■ Exercise inputs:

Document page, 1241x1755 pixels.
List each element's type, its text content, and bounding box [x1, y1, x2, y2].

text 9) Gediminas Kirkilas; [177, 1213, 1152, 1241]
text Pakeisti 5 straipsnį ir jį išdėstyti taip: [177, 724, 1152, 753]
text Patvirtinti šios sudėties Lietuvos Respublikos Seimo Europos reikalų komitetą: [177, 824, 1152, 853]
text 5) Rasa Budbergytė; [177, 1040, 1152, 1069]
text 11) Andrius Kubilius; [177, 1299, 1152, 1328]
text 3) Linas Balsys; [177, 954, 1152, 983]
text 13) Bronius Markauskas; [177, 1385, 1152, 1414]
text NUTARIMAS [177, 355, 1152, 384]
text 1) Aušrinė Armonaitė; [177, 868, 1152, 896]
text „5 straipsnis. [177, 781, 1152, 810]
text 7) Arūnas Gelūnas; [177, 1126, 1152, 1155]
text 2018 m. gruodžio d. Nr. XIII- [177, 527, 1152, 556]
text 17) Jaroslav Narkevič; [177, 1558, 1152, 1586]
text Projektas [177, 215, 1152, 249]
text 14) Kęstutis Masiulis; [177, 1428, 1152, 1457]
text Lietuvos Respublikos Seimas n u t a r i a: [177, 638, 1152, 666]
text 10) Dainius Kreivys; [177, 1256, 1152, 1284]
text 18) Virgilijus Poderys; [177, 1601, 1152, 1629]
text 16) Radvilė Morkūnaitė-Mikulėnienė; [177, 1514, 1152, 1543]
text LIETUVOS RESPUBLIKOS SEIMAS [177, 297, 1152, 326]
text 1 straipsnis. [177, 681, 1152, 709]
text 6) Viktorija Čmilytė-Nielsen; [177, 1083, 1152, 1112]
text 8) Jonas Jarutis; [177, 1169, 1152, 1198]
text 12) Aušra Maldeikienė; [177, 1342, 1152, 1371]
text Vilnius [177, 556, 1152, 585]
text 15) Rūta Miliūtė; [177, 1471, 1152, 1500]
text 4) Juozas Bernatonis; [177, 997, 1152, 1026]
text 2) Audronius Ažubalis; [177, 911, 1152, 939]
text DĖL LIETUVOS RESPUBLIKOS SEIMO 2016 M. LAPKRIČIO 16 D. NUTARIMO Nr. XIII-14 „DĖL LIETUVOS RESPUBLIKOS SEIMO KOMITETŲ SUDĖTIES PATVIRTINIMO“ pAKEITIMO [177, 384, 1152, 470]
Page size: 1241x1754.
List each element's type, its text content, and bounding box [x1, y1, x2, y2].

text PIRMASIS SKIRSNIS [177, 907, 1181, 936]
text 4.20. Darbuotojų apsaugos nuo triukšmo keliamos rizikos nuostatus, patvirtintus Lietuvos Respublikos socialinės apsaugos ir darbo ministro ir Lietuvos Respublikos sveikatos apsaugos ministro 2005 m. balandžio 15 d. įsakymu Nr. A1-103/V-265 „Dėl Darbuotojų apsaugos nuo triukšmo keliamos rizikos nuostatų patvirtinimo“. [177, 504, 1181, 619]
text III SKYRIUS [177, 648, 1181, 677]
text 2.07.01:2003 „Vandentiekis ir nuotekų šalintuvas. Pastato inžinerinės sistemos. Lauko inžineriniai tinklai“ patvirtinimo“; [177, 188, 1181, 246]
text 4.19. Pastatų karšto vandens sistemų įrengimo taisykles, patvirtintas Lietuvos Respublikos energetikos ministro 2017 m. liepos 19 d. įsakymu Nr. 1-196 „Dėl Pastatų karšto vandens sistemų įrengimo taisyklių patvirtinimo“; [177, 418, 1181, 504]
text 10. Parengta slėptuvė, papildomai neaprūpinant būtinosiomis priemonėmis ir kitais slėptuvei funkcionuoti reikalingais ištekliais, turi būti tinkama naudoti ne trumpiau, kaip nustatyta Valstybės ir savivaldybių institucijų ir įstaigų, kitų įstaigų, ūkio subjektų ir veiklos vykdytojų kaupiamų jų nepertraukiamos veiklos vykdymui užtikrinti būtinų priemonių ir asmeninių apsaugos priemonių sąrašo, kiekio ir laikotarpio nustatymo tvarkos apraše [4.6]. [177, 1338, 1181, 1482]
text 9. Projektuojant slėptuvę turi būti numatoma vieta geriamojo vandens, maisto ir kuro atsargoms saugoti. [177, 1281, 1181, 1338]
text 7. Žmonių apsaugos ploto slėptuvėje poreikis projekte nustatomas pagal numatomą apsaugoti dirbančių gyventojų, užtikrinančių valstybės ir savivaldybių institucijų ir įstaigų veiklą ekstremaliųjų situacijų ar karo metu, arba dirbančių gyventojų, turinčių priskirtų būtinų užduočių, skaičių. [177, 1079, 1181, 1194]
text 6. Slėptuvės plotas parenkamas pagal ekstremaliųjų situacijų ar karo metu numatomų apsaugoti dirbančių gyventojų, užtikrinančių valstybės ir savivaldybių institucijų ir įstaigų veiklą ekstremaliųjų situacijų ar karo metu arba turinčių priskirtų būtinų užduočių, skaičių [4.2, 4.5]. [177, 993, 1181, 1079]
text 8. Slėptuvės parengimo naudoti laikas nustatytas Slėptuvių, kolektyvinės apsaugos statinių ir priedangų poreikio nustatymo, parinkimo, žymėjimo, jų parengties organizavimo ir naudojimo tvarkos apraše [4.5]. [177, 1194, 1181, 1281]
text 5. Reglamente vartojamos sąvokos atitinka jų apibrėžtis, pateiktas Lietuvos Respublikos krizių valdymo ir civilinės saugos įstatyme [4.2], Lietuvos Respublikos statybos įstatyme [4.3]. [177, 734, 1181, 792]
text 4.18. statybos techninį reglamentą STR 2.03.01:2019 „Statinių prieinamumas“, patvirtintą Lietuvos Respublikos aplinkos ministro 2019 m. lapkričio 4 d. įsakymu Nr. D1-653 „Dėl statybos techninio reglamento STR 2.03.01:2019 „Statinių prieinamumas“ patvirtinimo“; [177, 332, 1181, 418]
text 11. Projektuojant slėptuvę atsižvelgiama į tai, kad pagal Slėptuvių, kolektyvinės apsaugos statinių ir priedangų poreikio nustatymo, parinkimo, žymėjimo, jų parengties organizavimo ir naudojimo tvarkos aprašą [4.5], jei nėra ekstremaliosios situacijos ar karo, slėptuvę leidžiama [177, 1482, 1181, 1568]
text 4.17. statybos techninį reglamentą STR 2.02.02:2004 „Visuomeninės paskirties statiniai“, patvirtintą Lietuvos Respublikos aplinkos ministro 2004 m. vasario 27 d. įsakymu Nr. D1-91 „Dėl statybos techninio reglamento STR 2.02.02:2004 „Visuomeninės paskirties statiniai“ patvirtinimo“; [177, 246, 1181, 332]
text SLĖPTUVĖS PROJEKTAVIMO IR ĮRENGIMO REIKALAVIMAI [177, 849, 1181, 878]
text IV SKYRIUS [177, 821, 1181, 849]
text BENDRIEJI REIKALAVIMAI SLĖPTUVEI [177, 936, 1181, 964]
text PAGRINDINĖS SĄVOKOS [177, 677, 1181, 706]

■ Exercise requirements: Extract every line from the items above and reproduce each one with no changes.

■ Exercise response:
Document page, 1241x1755 pixels.
List each element's type, its text content, and bounding box [x1, y1, x2, y2].

text 9) Gediminas Kirkilas; [177, 1213, 1152, 1241]
text Pakeisti 5 straipsnį ir jį išdėstyti taip: [177, 724, 1152, 753]
text Patvirtinti šios sudėties Lietuvos Respublikos Seimo Europos reikalų komitetą: [177, 824, 1152, 853]
text 5) Rasa Budbergytė; [177, 1040, 1152, 1069]
text 11) Andrius Kubilius; [177, 1299, 1152, 1328]
text 3) Linas Balsys; [177, 954, 1152, 983]
text 13) Bronius Markauskas; [177, 1385, 1152, 1414]
text NUTARIMAS [177, 355, 1152, 384]
text 1) Aušrinė Armonaitė; [177, 868, 1152, 896]
text „5 straipsnis. [177, 781, 1152, 810]
text 7) Arūnas Gelūnas; [177, 1126, 1152, 1155]
text 2018 m. gruodžio d. Nr. XIII- [177, 527, 1152, 556]
text 17) Jaroslav Narkevič; [177, 1558, 1152, 1586]
text Projektas [177, 215, 1152, 249]
text 14) Kęstutis Masiulis; [177, 1428, 1152, 1457]
text Lietuvos Respublikos Seimas n u t a r i a: [177, 638, 1152, 666]
text 10) Dainius Kreivys; [177, 1256, 1152, 1284]
text 18) Virgilijus Poderys; [177, 1601, 1152, 1629]
text 16) Radvilė Morkūnaitė-Mikulėnienė; [177, 1514, 1152, 1543]
text LIETUVOS RESPUBLIKOS SEIMAS [177, 297, 1152, 326]
text 1 straipsnis. [177, 681, 1152, 709]
text 6) Viktorija Čmilytė-Nielsen; [177, 1083, 1152, 1112]
text 8) Jonas Jarutis; [177, 1169, 1152, 1198]
text 12) Aušra Maldeikienė; [177, 1342, 1152, 1371]
text Vilnius [177, 556, 1152, 585]
text 15) Rūta Miliūtė; [177, 1471, 1152, 1500]
text 4) Juozas Bernatonis; [177, 997, 1152, 1026]
text 2) Audronius Ažubalis; [177, 911, 1152, 939]
text DĖL LIETUVOS RESPUBLIKOS SEIMO 2016 M. LAPKRIČIO 16 D. NUTARIMO Nr. XIII-14 „DĖL LIETUVOS RESPUBLIKOS SEIMO KOMITETŲ SUDĖTIES PATVIRTINIMO“ pAKEITIMO [177, 384, 1152, 470]
Page size: 1241x1754.
List each element's type, its text content, and bounding box [x1, y1, x2, y2].

text PIRMASIS SKIRSNIS [177, 907, 1181, 936]
text 4.20. Darbuotojų apsaugos nuo triukšmo keliamos rizikos nuostatus, patvirtintus Lietuvos Respublikos socialinės apsaugos ir darbo ministro ir Lietuvos Respublikos sveikatos apsaugos ministro 2005 m. balandžio 15 d. įsakymu Nr. A1-103/V-265 „Dėl Darbuotojų apsaugos nuo triukšmo keliamos rizikos nuostatų patvirtinimo“. [177, 504, 1181, 619]
text III SKYRIUS [177, 648, 1181, 677]
text 2.07.01:2003 „Vandentiekis ir nuotekų šalintuvas. Pastato inžinerinės sistemos. Lauko inžineriniai tinklai“ patvirtinimo“; [177, 188, 1181, 246]
text 4.19. Pastatų karšto vandens sistemų įrengimo taisykles, patvirtintas Lietuvos Respublikos energetikos ministro 2017 m. liepos 19 d. įsakymu Nr. 1-196 „Dėl Pastatų karšto vandens sistemų įrengimo taisyklių patvirtinimo“; [177, 418, 1181, 504]
text 10. Parengta slėptuvė, papildomai neaprūpinant būtinosiomis priemonėmis ir kitais slėptuvei funkcionuoti reikalingais ištekliais, turi būti tinkama naudoti ne trumpiau, kaip nustatyta Valstybės ir savivaldybių institucijų ir įstaigų, kitų įstaigų, ūkio subjektų ir veiklos vykdytojų kaupiamų jų nepertraukiamos veiklos vykdymui užtikrinti būtinų priemonių ir asmeninių apsaugos priemonių sąrašo, kiekio ir laikotarpio nustatymo tvarkos apraše [4.6]. [177, 1338, 1181, 1482]
text 9. Projektuojant slėptuvę turi būti numatoma vieta geriamojo vandens, maisto ir kuro atsargoms saugoti. [177, 1281, 1181, 1338]
text 7. Žmonių apsaugos ploto slėptuvėje poreikis projekte nustatomas pagal numatomą apsaugoti dirbančių gyventojų, užtikrinančių valstybės ir savivaldybių institucijų ir įstaigų veiklą ekstremaliųjų situacijų ar karo metu, arba dirbančių gyventojų, turinčių priskirtų būtinų užduočių, skaičių. [177, 1079, 1181, 1194]
text 6. Slėptuvės plotas parenkamas pagal ekstremaliųjų situacijų ar karo metu numatomų apsaugoti dirbančių gyventojų, užtikrinančių valstybės ir savivaldybių institucijų ir įstaigų veiklą ekstremaliųjų situacijų ar karo metu arba turinčių priskirtų būtinų užduočių, skaičių [4.2, 4.5]. [177, 993, 1181, 1079]
text 8. Slėptuvės parengimo naudoti laikas nustatytas Slėptuvių, kolektyvinės apsaugos statinių ir priedangų poreikio nustatymo, parinkimo, žymėjimo, jų parengties organizavimo ir naudojimo tvarkos apraše [4.5]. [177, 1194, 1181, 1281]
text 5. Reglamente vartojamos sąvokos atitinka jų apibrėžtis, pateiktas Lietuvos Respublikos krizių valdymo ir civilinės saugos įstatyme [4.2], Lietuvos Respublikos statybos įstatyme [4.3]. [177, 734, 1181, 792]
text 4.18. statybos techninį reglamentą STR 2.03.01:2019 „Statinių prieinamumas“, patvirtintą Lietuvos Respublikos aplinkos ministro 2019 m. lapkričio 4 d. įsakymu Nr. D1-653 „Dėl statybos techninio reglamento STR 2.03.01:2019 „Statinių prieinamumas“ patvirtinimo“; [177, 332, 1181, 418]
text 11. Projektuojant slėptuvę atsižvelgiama į tai, kad pagal Slėptuvių, kolektyvinės apsaugos statinių ir priedangų poreikio nustatymo, parinkimo, žymėjimo, jų parengties organizavimo ir naudojimo tvarkos aprašą [4.5], jei nėra ekstremaliosios situacijos ar karo, slėptuvę leidžiama [177, 1482, 1181, 1568]
text 4.17. statybos techninį reglamentą STR 2.02.02:2004 „Visuomeninės paskirties statiniai“, patvirtintą Lietuvos Respublikos aplinkos ministro 2004 m. vasario 27 d. įsakymu Nr. D1-91 „Dėl statybos techninio reglamento STR 2.02.02:2004 „Visuomeninės paskirties statiniai“ patvirtinimo“; [177, 246, 1181, 332]
text SLĖPTUVĖS PROJEKTAVIMO IR ĮRENGIMO REIKALAVIMAI [177, 849, 1181, 878]
text IV SKYRIUS [177, 821, 1181, 849]
text BENDRIEJI REIKALAVIMAI SLĖPTUVEI [177, 936, 1181, 964]
text PAGRINDINĖS SĄVOKOS [177, 677, 1181, 706]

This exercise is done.